US oil is coming from new sources.
US oil is coming from new sources.

Only a year of time and about one thousand miles separate the site of America’s last oil boom from the location of its newest one. Last February, after the price of crude oil had reached what would become its lowest in more than a decade, The New York Times and other media outlets zeroed in on the North Dakota boom towns most adversely impacted by the developments. It was in these sparsely populated areas where major drilling operations began around 2010, when the price of oil averaged around $80 per barrel.

In early 2016, however, the boom had leveled off, first as a slump, then as a full-on bust. At its worst, according to data from the U.S. Energy Information Administration, crude oil shipped from Cushing, OK could barely fetch $30 per barrel. Any early summer rally and successful negotiations between global powers moved the going price of oil back within $50 per barrel, but the recovery has been slow and uncertain.

The effect of the market’s behavior was evident with a simple drive through one of many “man camps” in North Dakota – hastily erected communities where a huge influx of oil workers could live. Anyone who could make it to the remote Bakken region with the skills and willingness to work on a rig could easily make a salary approaching six figures, unheard of for similar jobs in the U.S. But once the price of oil fell, these jobs and the community built around them vanished. The New York Times reporter who visited the area in February 2016 wrote of a noticeable slowdown compared to just a few years earlier.

Only a year later, American oil is booming again, just in a different part of the country. Bloomberg Businessweek reported March 7 that oil drillers stationed in and around the Permian Basin of rural West Texas are scrambling to find workers and materials. The people and labor to support a booming oil extraction simply can’t keep up with demand.

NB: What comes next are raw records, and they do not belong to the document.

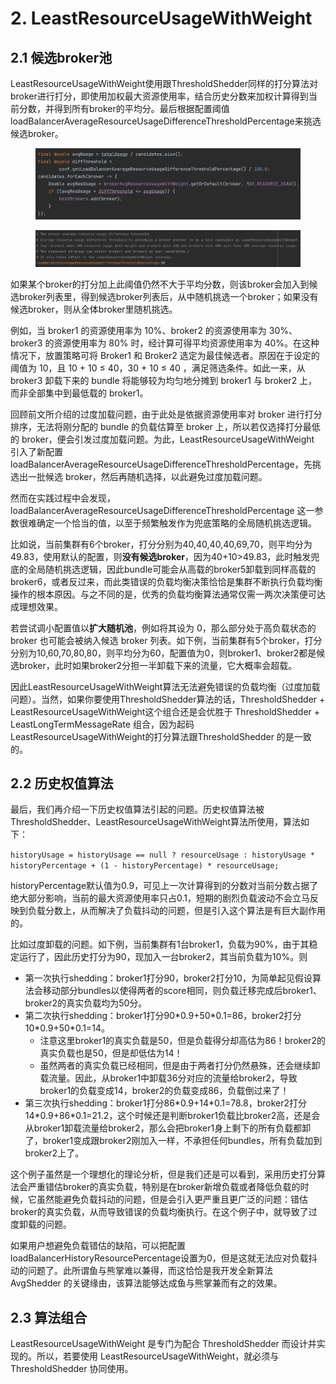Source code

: # 2. LeastResourceUsageWithWeight

## 2.1 **候选broker池**

LeastResourceUsageWithWeight使用跟ThresholdShedder同样的打分算法对broker进行打分，即使用加权最大资源使用率，结合历史分数来加权计算得到当前分数，并得到所有broker的平均分。最后根据配置阈值loadBalancerAverageResourceUsageDifferenceThresholdPercentage来挑选候选broker。

<figure><img src="../.gitbook/assets/image (14).png" alt=""><figcaption></figcaption></figure>

<figure><img src="../.gitbook/assets/image (1) (1) (1).png" alt=""><figcaption></figcaption></figure>

如果某个broker的打分加上此阈值仍然不大于平均分数，则该broker会加入到候选broker列表里，得到候选broker列表后，从中随机挑选一个broker；如果没有候选broker，则从全体broker里随机挑选。

例如，当 broker1 的资源使用率为 10%、broker2 的资源使用率为 30%、broker3 的资源使用率为 80% 时，经计算可得平均资源使用率为 40%。在这种情况下，放置策略可将 Broker1 和 Broker2 选定为最佳候选者。原因在于设定的阈值为 10，且 10 + 10 ≤ 40，30 + 10 ≤ 40 ，满足筛选条件。如此一来，从 broker3 卸载下来的 bundle 将能够较为均匀地分摊到 broker1 与 broker2 上，而非全部集中到最低载的 broker1。

&#x20;

回顾前文所介绍的过度加载问题，由于此处是依据资源使用率对 broker 进行打分排序，无法将刚分配的 bundle 的负载估算至 broker 上，所以若仅选择打分最低的 broker，便会引发过度加载问题。为此，LeastResourceUsageWithWeight 引入了新配置 loadBalancerAverageResourceUsageDifferenceThresholdPercentage，先挑选出一批候选 broker，然后再随机选择，以此避免过度加载问题。

&#x20;

然而在实践过程中会发现，loadBalancerAverageResourceUsageDifferenceThresholdPercentage 这一参数很难确定一个恰当的值，以至于频繁触发作为兜底策略的全局随机挑选逻辑。

比如说，当前集群有6个broker，打分分别为40,40,40,40,69,70，则平均分为49.83，使用默认的配置，则**没有候选broker**，因为40+10>49.83，此时触发兜底的全局随机挑选逻辑，因此bundle可能会从高载的broker5卸载到同样高载的broker6，或者反过来，而此类错误的负载均衡决策恰恰是集群不断执行负载均衡操作的根本原因。与之不同的是，优秀的负载均衡算法通常仅需一两次决策便可达成理想效果。

若尝试调小配置值以**扩大随机池**，例如将其设为 0，那么部分处于高负载状态的 broker 也可能会被纳入候选 broker 列表。如下例，当前集群有5个broker，打分分别为10,60,70,80,80，则平均分为60，配置值为0，则broker1、broker2都是候选broker，此时如果broker2分担一半卸载下来的流量，它大概率会超载。

&#x20;

因此LeastResourceUsageWithWeight算法无法避免错误的负载均衡（过度加载问题）。当然，如果你要使用ThresholdShedder算法的话，ThresholdShedder + LeastResourceUsageWithWeight这个组合还是会优胜于 ThresholdShedder + LeastLongTermMessageRate 组合，因为起码LeastResourceUsageWithWeight的打分算法跟ThresholdShedder 的是一致的。



## **2.2 历史权值算法**

最后，我们再介绍一下历史权值算法引起的问题。历史权值算法被ThresholdShedder、LeastResourceUsageWithWeight算法所使用，算法如下：

`historyUsage = historyUsage == null ? resourceUsage : historyUsage * historyPercentage + (1 - historyPercentage) * resourceUsage;`

historyPercentage默认值为0.9，可见上一次计算得到的分数对当前分数占据了绝大部分影响，当前的最大资源使用率只占0.1，短期的剧烈负载波动不会立马反映到负载分数上，从而解决了负载抖动的问题，但是引入这个算法是有巨大副作用的。

&#x20;

比如过度卸载的问题。如下例，当前集群有1台broker1，负载为90%，由于其稳定运行了，因此历史打分为90，现加入一台broker2，其当前负载为10%。则

* 第一次执行shedding：broker1打分90，broker2打分10，为简单起见假设算法会移动部分bundles以使得两者的score相同，则负载迁移完成后broker1、broker2的真实负载均为50分。
* 第二次执行shedding：broker1打分90\*0.9+50\*0.1=86，broker2打分10\*0.9+50\*0.1=14。
  * 注意这里broker1的真实负载是50，但是负载得分却高估为86！broker2的真实负载也是50，但是却低估为14！
  * 虽然两者的真实负载已经相同，但是由于两者打分仍然悬殊，还会继续卸载流量。因此，从broker1中卸载36分对应的流量给broker2，导致broker1的负载变成14，broker2的负载变成86，负载倒过来了！
* 第三次执行shedding：broker1打分86\*0.9+14\*0.1=78.8，broker2打分14\*0.9+86\*0.1=21.2，这个时候还是判断broker1负载比broker2高，还是会从broker1卸载流量给broker2，那么会把broker1身上剩下的所有负载都卸了，broker1变成跟broker2刚加入一样，不承担任何bundles，所有负载加到broker2上了。

这个例子虽然是一个理想化的理论分析，但是我们还是可以看到，采用历史打分算法会严重错估broker的真实负载，特别是在broker新增负载或者降低负载的时候，它虽然能避免负载抖动的问题，但是会引入更严重且更广泛的问题：错估broker的真实负载，从而导致错误的负载均衡执行。在这个例子中，就导致了过度卸载的问题。

&#x20;

如果用户想避免负载错估的缺陷，可以把配置loadBalancerHistoryResourcePercentage设置为0，但是这就无法应对负载抖动的问题了。此所谓鱼与熊掌难以兼得，而这恰恰是我开发全新算法 AvgShedder 的关键缘由，该算法能够达成鱼与熊掌兼而有之的效果。

&#x20;

## **2.3 算法组合**

LeastResourceUsageWithWeight 是专门为配合 ThresholdShedder 而设计并实现的。所以，若要使用 LeastResourceUsageWithWeight，就必须与 ThresholdShedder 协同使用。

&#x20;







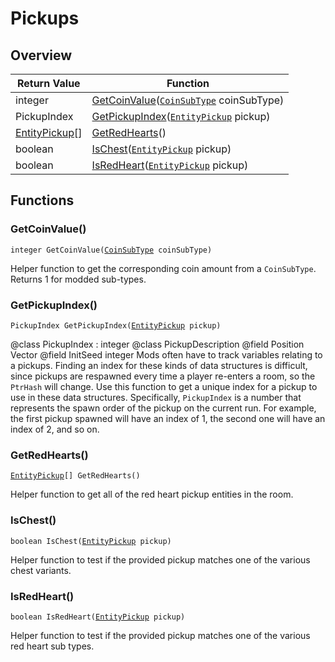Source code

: # Pickups

## Overview

| Return Value | Function |
| - | - |
| integer | [GetCoinValue](pickups.md#getcoinvalue)([`CoinSubType`](https://wofsauge.github.io/IsaacDocs/rep/enums/CoinSubType.html) coinSubType) |
| PickupIndex | [GetPickupIndex](pickups.md#getpickupindex)([`EntityPickup`](https://wofsauge.github.io/IsaacDocs/rep/EntityPickup.html) pickup) |
| [EntityPickup](https://wofsauge.github.io/IsaacDocs/rep/EntityPickup.html)\[] | [GetRedHearts](pickups.md#getredhearts)() |
| boolean | [IsChest](pickups.md#ischest)([`EntityPickup`](https://wofsauge.github.io/IsaacDocs/rep/EntityPickup.html) pickup) |
| boolean | [IsRedHeart](pickups.md#isredheart)([`EntityPickup`](https://wofsauge.github.io/IsaacDocs/rep/EntityPickup.html) pickup) |

## Functions

### GetCoinValue()

`integer GetCoinValue(`[`CoinSubType`](https://wofsauge.github.io/IsaacDocs/rep/enums/CoinSubType.html)` coinSubType)`

Helper function to get the corresponding coin amount from a `CoinSubType`. Returns 1 for modded sub-types. 

### GetPickupIndex()

`PickupIndex GetPickupIndex(`[`EntityPickup`](https://wofsauge.github.io/IsaacDocs/rep/EntityPickup.html)` pickup)`

@class PickupIndex : integer @class PickupDescription @field Position Vector @field InitSeed integer Mods often have to track variables relating to a pickups. Finding an index for these kinds of data structures is difficult, since pickups are respawned every time a player re-enters a room, so the `PtrHash` will change. 
Use this function to get a unique index for a pickup to use in these data structures. 
Specifically, `PickupIndex` is a number that represents the spawn order of the pickup on the current run. For example, the first pickup spawned will have an index of 1, the second one will have an index of 2, and so on. 

### GetRedHearts()

[`EntityPickup`](https://wofsauge.github.io/IsaacDocs/rep/EntityPickup.html)`[] GetRedHearts()`

Helper function to get all of the red heart pickup entities in the room. 

### IsChest()

`boolean IsChest(`[`EntityPickup`](https://wofsauge.github.io/IsaacDocs/rep/EntityPickup.html)` pickup)`

Helper function to test if the provided pickup matches one of the various chest variants. 

### IsRedHeart()

`boolean IsRedHeart(`[`EntityPickup`](https://wofsauge.github.io/IsaacDocs/rep/EntityPickup.html)` pickup)`

Helper function to test if the provided pickup matches one of the various red heart sub types. 

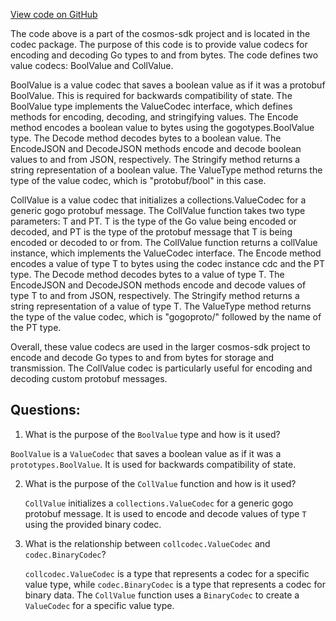 [View code on GitHub](https://github.com/cosmos/cosmos-sdk.git/codec/collections.go)

The code above is a part of the cosmos-sdk project and is located in the codec package. The purpose of this code is to provide value codecs for encoding and decoding Go types to and from bytes. The code defines two value codecs: BoolValue and CollValue.

BoolValue is a value codec that saves a boolean value as if it was a protobuf BoolValue. This is required for backwards compatibility of state. The BoolValue type implements the ValueCodec interface, which defines methods for encoding, decoding, and stringifying values. The Encode method encodes a boolean value to bytes using the gogotypes.BoolValue type. The Decode method decodes bytes to a boolean value. The EncodeJSON and DecodeJSON methods encode and decode boolean values to and from JSON, respectively. The Stringify method returns a string representation of a boolean value. The ValueType method returns the type of the value codec, which is "protobuf/bool" in this case.

CollValue is a value codec that initializes a collections.ValueCodec for a generic gogo protobuf message. The CollValue function takes two type parameters: T and PT. T is the type of the Go value being encoded or decoded, and PT is the type of the protobuf message that T is being encoded or decoded to or from. The CollValue function returns a collValue instance, which implements the ValueCodec interface. The Encode method encodes a value of type T to bytes using the codec instance cdc and the PT type. The Decode method decodes bytes to a value of type T. The EncodeJSON and DecodeJSON methods encode and decode values of type T to and from JSON, respectively. The Stringify method returns a string representation of a value of type T. The ValueType method returns the type of the value codec, which is "gogoproto/" followed by the name of the PT type.

Overall, these value codecs are used in the larger cosmos-sdk project to encode and decode Go types to and from bytes for storage and transmission. The CollValue codec is particularly useful for encoding and decoding custom protobuf messages.
## Questions: 
 1. What is the purpose of the `BoolValue` type and how is it used?
   
   `BoolValue` is a `ValueCodec` that saves a boolean value as if it was a `prototypes.BoolValue`. It is used for backwards compatibility of state.

2. What is the purpose of the `CollValue` function and how is it used?
   
   `CollValue` initializes a `collections.ValueCodec` for a generic gogo protobuf message. It is used to encode and decode values of type `T` using the provided binary codec.

3. What is the relationship between `collcodec.ValueCodec` and `codec.BinaryCodec`?
   
   `collcodec.ValueCodec` is a type that represents a codec for a specific value type, while `codec.BinaryCodec` is a type that represents a codec for binary data. The `CollValue` function uses a `BinaryCodec` to create a `ValueCodec` for a specific value type.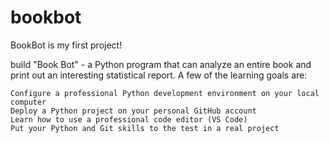 # bookbot
BookBot is my first project!

build "Book Bot" - a Python program that can analyze an entire book and print out an interesting statistical report. A few of the learning goals are:

    Configure a professional Python development environment on your local computer
    Deploy a Python project on your personal GitHub account
    Learn how to use a professional code editor (VS Code)
    Put your Python and Git skills to the test in a real project
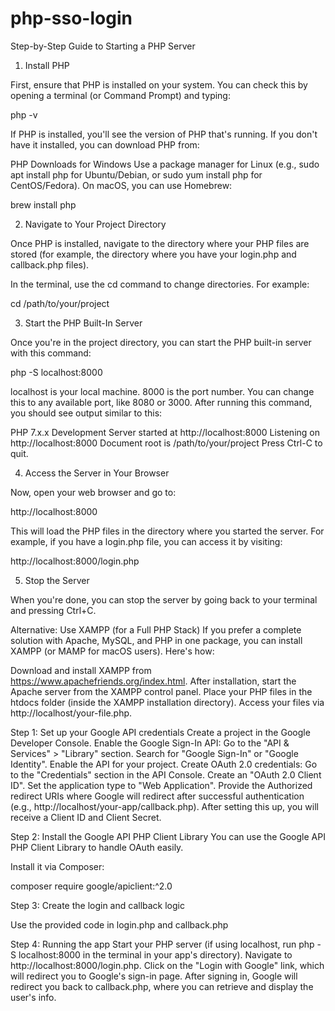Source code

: # php-sso-login

Step-by-Step Guide to Starting a PHP Server
1. Install PHP

First, ensure that PHP is installed on your system. You can check this by opening a terminal (or Command Prompt) and typing:

php -v

If PHP is installed, you'll see the version of PHP that's running. If you don't have it installed, you can download PHP from:

PHP Downloads for Windows
Use a package manager for Linux (e.g., sudo apt install php for Ubuntu/Debian, or sudo yum install php for CentOS/Fedora).
On macOS, you can use Homebrew:

brew install php

2. Navigate to Your Project Directory

Once PHP is installed, navigate to the directory where your PHP files are stored (for example, the directory where you have your login.php and callback.php files).

In the terminal, use the cd command to change directories. For example:

cd /path/to/your/project

3. Start the PHP Built-In Server

Once you're in the project directory, you can start the PHP built-in server with this command:

php -S localhost:8000

localhost is your local machine.
8000 is the port number. You can change this to any available port, like 8080 or 3000.
After running this command, you should see output similar to this:

PHP 7.x.x Development Server started at http://localhost:8000
Listening on http://localhost:8000
Document root is /path/to/your/project
Press Ctrl-C to quit.

4. Access the Server in Your Browser

Now, open your web browser and go to:

http://localhost:8000

This will load the PHP files in the directory where you started the server. For example, if you have a login.php file, you can access it by visiting:

http://localhost:8000/login.php

5. Stop the Server

When you're done, you can stop the server by going back to your terminal and pressing Ctrl+C.

Alternative: Use XAMPP (for a Full PHP Stack)
If you prefer a complete solution with Apache, MySQL, and PHP in one package, you can install XAMPP (or MAMP for macOS users). Here's how:

Download and install XAMPP from https://www.apachefriends.org/index.html.
After installation, start the Apache server from the XAMPP control panel.
Place your PHP files in the htdocs folder (inside the XAMPP installation directory).
Access your files via http://localhost/your-file.php.

Step 1: Set up your Google API credentials
Create a project in the Google Developer Console.
Enable the Google Sign-In API:
Go to the "API & Services" > "Library" section.
Search for "Google Sign-In" or "Google Identity".
Enable the API for your project.
Create OAuth 2.0 credentials:
Go to the "Credentials" section in the API Console.
Create an "OAuth 2.0 Client ID".
Set the application type to "Web Application".
Provide the Authorized redirect URIs where Google will redirect after successful authentication (e.g., http://localhost/your-app/callback.php).
After setting this up, you will receive a Client ID and Client Secret.

Step 2: Install the Google API PHP Client Library
You can use the Google API PHP Client Library to handle OAuth easily.

Install it via Composer:

composer require google/apiclient:^2.0

Step 3: Create the login and callback logic

Use the provided code in login.php and callback.php

Step 4: Running the app
Start your PHP server (if using localhost, run php -S localhost:8000 in the terminal in your app's directory).
Navigate to http://localhost:8000/login.php.
Click on the "Login with Google" link, which will redirect you to Google's sign-in page.
After signing in, Google will redirect you back to callback.php, where you can retrieve and display the user's info.
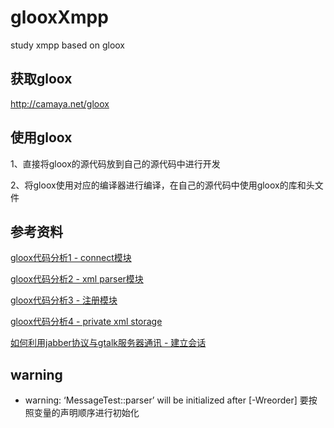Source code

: # glooxXmpp
study xmpp based on gloox

## 获取gloox ##

http://camaya.net/gloox

## 使用gloox ##

1、直接将gloox的源代码放到自己的源代码中进行开发

2、将gloox使用对应的编译器进行编译，在自己的源代码中使用gloox的库和头文件

## 参考资料 ##

[gloox代码分析1 - connect模块]( <http://www.cppblog.com/woomsg/archive/2008/10/17/64260.html>)

[gloox代码分析2 - xml parser模块](<http://www.cppblog.com/woomsg/archive/2008/10/18/64296.html>)

[gloox代码分析3 - 注册模块](<http://www.cppblog.com/woomsg/archive/2008/11/06/66098.html>)

[gloox代码分析4 - private xml storage](<http://www.cppblog.com/woomsg/archive/2008/11/06/66144.html>)

[如何利用jabber协议与gtalk服务器通讯 - 建立会话](<http://www.cppblog.com/woomsg/archive/2008/10/29/65424.html>)

## warning ##

* warning: ‘MessageTest::parser’ will be initialized after [-Wreorder]
要按照变量的声明顺序进行初始化
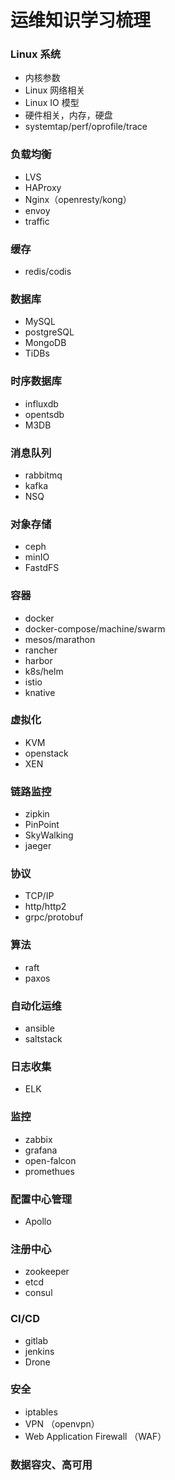 # 运维知识学习梳理

### Linux 系统

- 内核参数
- Linux 网络相关
- Linux IO 模型
- 硬件相关，内存，硬盘
- systemtap/perf/oprofile/trace

### 负载均衡

- LVS
- HAProxy
- Nginx（openresty/kong）
- envoy
- traffic

### 缓存

- redis/codis

### 数据库

- MySQL
- postgreSQL
- MongoDB
- TiDBs

### 时序数据库

- influxdb
- opentsdb
- M3DB

### 消息队列

- rabbitmq
- kafka
- NSQ

### 对象存储

- ceph
- minIO
- FastdFS

### 容器

- docker
- docker-compose/machine/swarm
- mesos/marathon
- rancher
- harbor
- k8s/helm
- istio
- knative

### 虚拟化

- KVM
- openstack
- XEN

### 链路监控

- zipkin
- PinPoint
- SkyWalking
- jaeger

### 协议

- TCP/IP
- http/http2
- grpc/protobuf

### 算法

- raft
- paxos

### 自动化运维

- ansible
- saltstack

### 日志收集

- ELK

### 监控

- zabbix
- grafana
- open-falcon
- promethues

### 配置中心管理

- Apollo

### 注册中心

- zookeeper
- etcd
- consul

### CI/CD

- gitlab
- jenkins
- Drone

### 安全

- iptables
- VPN （openvpn）
-  Web Application Firewall （WAF）

### 数据容灾、高可用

“Five years ago, the thought of $55-a-barrel oil would have given Piotr Galitzine heartburn,” Bloomberg’s David Wethe wrote. “Now it’s keeping one of his steel-pipe shops in Houston open 24/7 and fueling a flurry of orders.”

New extraction methods
Even with crude oil selling for almost half as much per barrel as it was eight years ago, oil producers are still finding ways to extract it from shale and sandstone deep underground. Using a number of methods including hydraulic fracturing, this oil once considered too expensive to bother with can be recovered and refined. However, it’s still coming at a high cost that is only barely covered by oil’s $50 per barrel price.

What’s more, even high salaries aren’t helping to attract much-needed workers to the area. Bloomberg noted that one well operator was offering around $80,000 per year to fill truck driver positions, and still unable to entice enough people.

Buying the land to drill on could even be bankrupting. Oil industry consulting group Wood Mackenzie told Bloomberg that drillers have been paying as much as $60,000 per acre for drilling rights, 50 times more than four years earlier. The list of expenses gets higher down the list: Daily rental rates for drilling rigs average $20,000, compared to $17,000 last year. The price of sand, used to blast and fill holes deep underground, has risen 20 percent to $35 per ton.

If anything has stayed relatively constant in the oil industry, it’s the pervasive sense of uncertainty. Prices for men and materials in the Permian Basin are currently inflated in the hope that these bets will pay off when demand for oil increases. That situation is made even more likely by the fact that OPEC is having moderate success curbing its own output.

At the same time, oil’s fortunes could just as easily fall the other direction. Resources could dry up, not to mention cash or even sheer need for oil. Perhaps consumers in the U.S. and the world over have gotten used to cheap oil, and will take drastic steps to keep it that way. Regardless, volatility has been and likely will remain a hallmark of energy markets.